The concept of interoperability requires multiple retailers in each territory to launch simultaneously.  Recent estimates would see a top DVD retailer paying $10M in fees alone in the first year to operate an UltraViolet service.  The costs seem high, but retailers will get involved if they understand the benefits.  So far, these benefits are obscured and preventing retailers from committing.

I might be wrong, but maybe consumers don’t need stores or online sites to learn about new products.  Some device makers like Samsung with their TV apps, Microsoft with Xbox and Nokia with their handsets, are positioning to go direct to consumers.  Even Warner Brothers is demonstrating that maybe selling their wares directly to consumers is the future.  I have a foolish idea: maybe they can pick up the nearly 1,000 Blockbuster stores that Dish is dumping in order to reach consumers…
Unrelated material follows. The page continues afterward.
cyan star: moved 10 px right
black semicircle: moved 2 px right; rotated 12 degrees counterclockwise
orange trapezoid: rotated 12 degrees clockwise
The disincentives are clear.  UltraViolet is expecting retailers to expose themselves and use their resources for the marketing and promotion of the UltraViolet brand.  UltraViolet will provide marketing materials (they will throw some bones like messaging and logos) that retailers will have to license. Other than that, they are on their own to market and promote the UltraViolet experience.  Retailers should not, will not, and do not reach into their own pockets to market other company’s brands.

So who’s getting burned?

UltraViolet burns the consumer.

With studios, device makers and retailers in a game of chicken, UltraViolet will rush to get something to market and water down any meaningful consumer offering to the point of being insignificant.

Think about it – should Sony be the last studio standing in UltraViolet, what good does a service do for a consumer that only has their content? It’s likely that, due to the number of companies involved, the offer will end up costing more than stuff that’s available today.  Would you pay more?  With manufacturer lead times, what if there are no devices that support UltraViolet services? If you can’t buy from retailers that you are used to, then what did 70+ companies over the past three years achieve?

My dream of watching content on all my devices seems further off than ever. With UltraViolet burning consumers, entertainment junkies like me will stop buying and keep in the shade.  I’m afraid that the sunset for entertainment is coming all too soon.